Ashton returned with the drinks and slipped onto the bench seat facing Horton and the Camber. Horton watched him swallow a large mouthful of ice-cold lager.
‘Heard about your divorce. Catherine told me.’
Horton said nothing. He certainly wasn’t here to discuss his private life.
‘Fiona and I have split up,’ Ashton continued, frowning. His fair hair, bleached by the sun, had grown sparser since Horton had last seen him a year ago and there were more lines on the square-jawed face. ‘We stuck together over Christmas for the kids though it was hell on earth. Called it a day in January. Divorce is going through.’
Horton was amazed that Ashton’s marriage had lasted as long as it had, which he reckoned was fifteen, maybe sixteen years, because Ashton, like Steve Uckfield, hadn’t exactly lived up to his marital vows of fidelity. But that was none of his business and he was beginning to wonder what was, and when Ashton was going to reveal what was bothering him.
As though reading his thoughts, Ashton suddenly announced, ‘I’m being threatened.’ He glared at Horton as though he was personally responsible for the threats but Horton knew the anger was directed at whoever was doing the threatening. It occurred to him that it could be someone connected with Ashton’s marital spilt.
‘In what way?’ Horton asked, thinking if Fiona Ashton wanted to get even with her philandering husband then that was her business and Ashton’s, not his or CID’s.
Ashton scowled and took another pull at his lager before replying. ‘Letters, silent phone calls, a tyre slashed on the Mercedes.’

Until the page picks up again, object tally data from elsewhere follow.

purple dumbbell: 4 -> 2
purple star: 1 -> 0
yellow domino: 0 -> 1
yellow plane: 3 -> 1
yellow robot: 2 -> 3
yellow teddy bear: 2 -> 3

This sounded more than personal animosity on the part of Ashton’s estranged wife, though that was still possible.
‘You’ve reported this?’
‘I’m reporting it now.’
‘Officially I mean.’
Ashton looked uncomfortable. ‘No. I thought it best to have a quiet word with you, as one friend to another.’

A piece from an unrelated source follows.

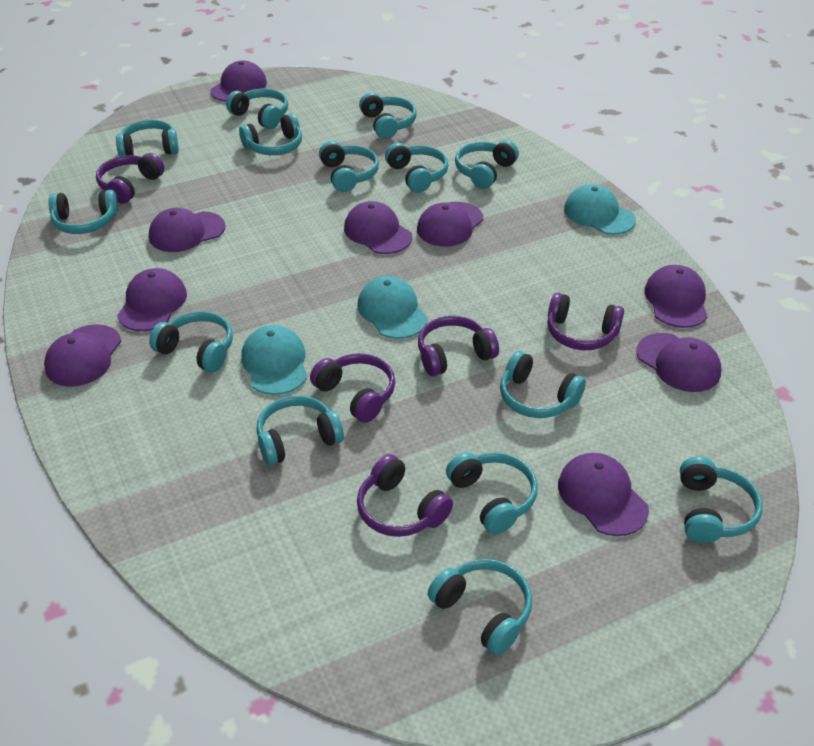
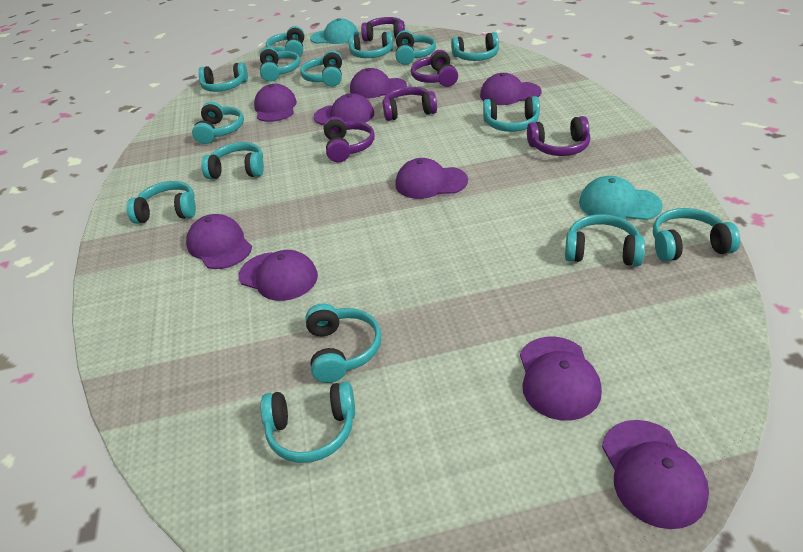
turquoise cap: 3 -> 2
turquoise headphones: 14 -> 15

Oh yeah, thought Horton, where were you when I needed a friend? He drank his Coke hoping that his unspoken thought would resonate with Ashton but if it did Ashton certainly didn’t look guilty. He did look troubled though.
‘So you’d like to make a report and get it investigated.’
‘No!’ Ashton cried, alarmed. ‘I want you to look into it for me.’
‘I’m not a private investigator.’
‘But you are a copper.’
‘Yes, and unless you report it I can’t act as a copper.’ Horton knew that wouldn’t normally stop him, and it hadn’t in the case of Edward Ballard, where he’d bent the rules considerably by getting Ballard’s fingerprints and DNA analysed with negative results on both counts. But he didn’t see why he should put himself out for someone who hadn’t given a toss about him.
Ashton ran a hand through his hair and looked concerned. ‘If I report it I’ll have police at my flat and my place of work. It’s bad for business. I need to keep this quiet, you know what people are like, if they get a scent of trouble they make more for you.’
‘Yes. I know,’ Horton replied with feeling, eyeing Ashton coldly. It must have penetrated because he squirmed.
‘Yeah, well . . .’ But he was spared an apology by the arrival of the food. Horton wondered if he would have given one anyway. Once the waitress had left Ashton resumed.